I'm using a Cuisinart 7-quart model for more than 3 years and I am very happy with it. I use it for kneading pre-doughs and up tp 2 breads (for 3 breads or more I use my 20-quart Hobart). I subject it to quite heavy duty use, baking breads at least twice a week for a local store.


What I like about it are not only the "bells and whistles" (a very practical integrated timer) but also these facts:


1.the kneading hook grabs even smaller amounts of dough (what the KA Artisan can't), so I don't have to start out mixing with the paddle before I can switch to the dough hook.


2. a practical lid that is always attached to the mixer head and comes down on the bowl when the head is lowered down. It prevents the extremely annoying cloud of flour or even dough splatters the KA Artisan mixer whirls up when you turn it on (even at lowest speed).

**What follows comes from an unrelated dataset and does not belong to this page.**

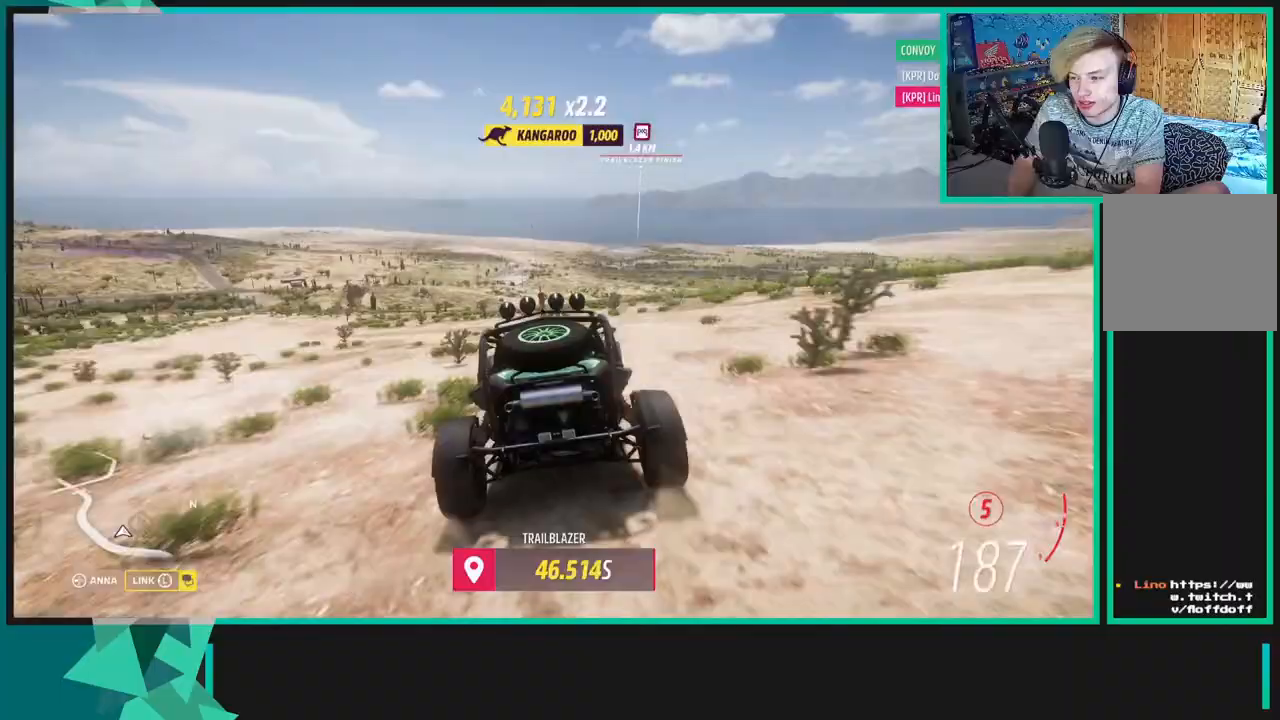
{"buttons": ["R2"], "left_stick": "center", "right_stick": "center", "events": [[83, "left_stick", "center"]]}
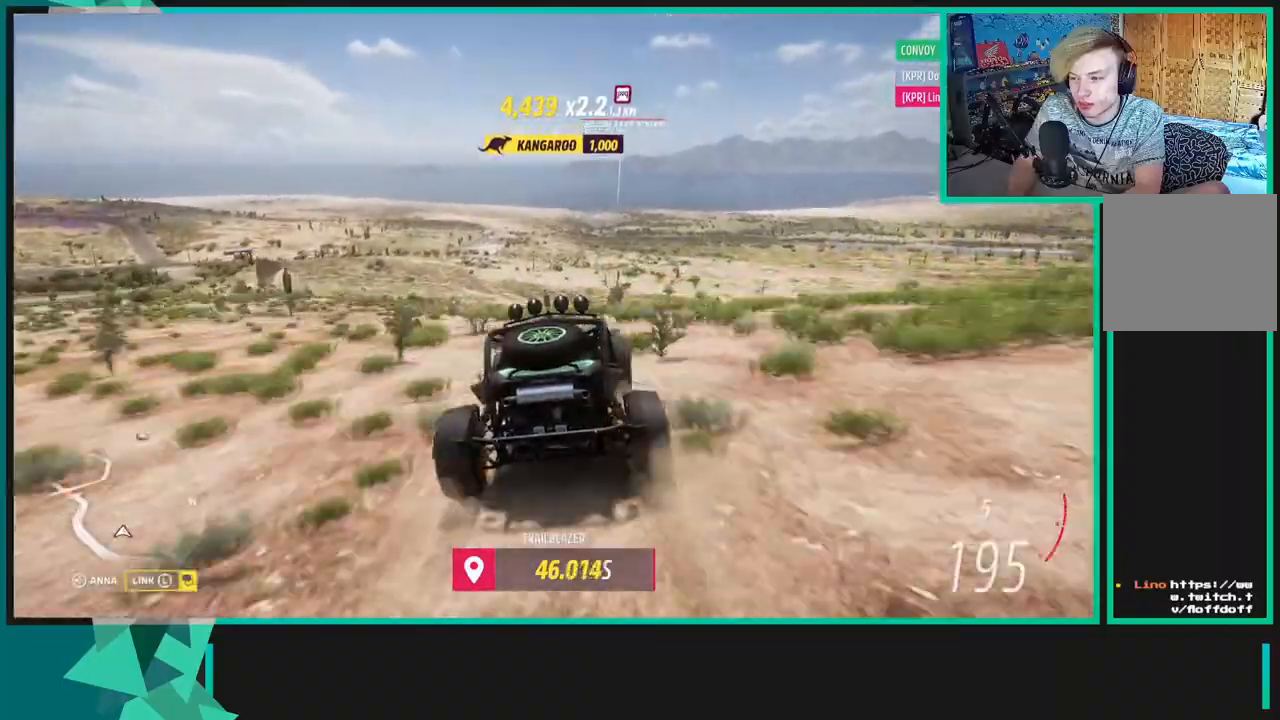
{"buttons": ["R2"], "left_stick": "left", "right_stick": "center", "events": [[167, "left_stick", "left"]]}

3. the speed is better controllable than KA Artisan's.


4. the engine is strong enough to handle even heavy doughs (of up to 2 breads).


5. the Cuisinart mixer doesn't dance and move as much on the counter top as the KA Artisan does.


 


 

JBeddo's picture
JBeddo

I have a KA that I am replacing with the 7 quart Cusinart stand mixer it has 1000 watt motor too and runs $369 on Amazon with free shipping. I don't how that compares in price to the Viking you are looking at. I just ordered it. It is scheduled to arrive by the end of the week but I think it's going to be great. You can also print out a coupon and get the blender attachment for free by mail if do it quickly. I don't remember the deadline on that deal but it is in place now.

hanseata's picture
hanseata

The 7-quart Cuisinart is the most used mixer in my kitchen (I also own a 5-quart Kitchen Aid Artisan and a 20-quart Hobart mixer). I mix all my pre-doughs for my commercial baking with it and doughs for up to 2 large breads.


For today's test baking for the New York Bakers I used my Kitchen Aid Artisan, and was  again frustrated at its splashing dough around the kitchen even though I tried to prevent that with plastic wrap covering (its also famous for whirling flour through the kitchen) - I never use the lid it came with, I find it too unpractical compared to the Cuisinart where the lid is attached to the mixer head and comes down on the bowl when the head is lowered.


The Cuisinart has a really strong engine and kneads even heavy doughs effortlessly. I also like the inbuilt timer that shuts off the engine when the set time is over.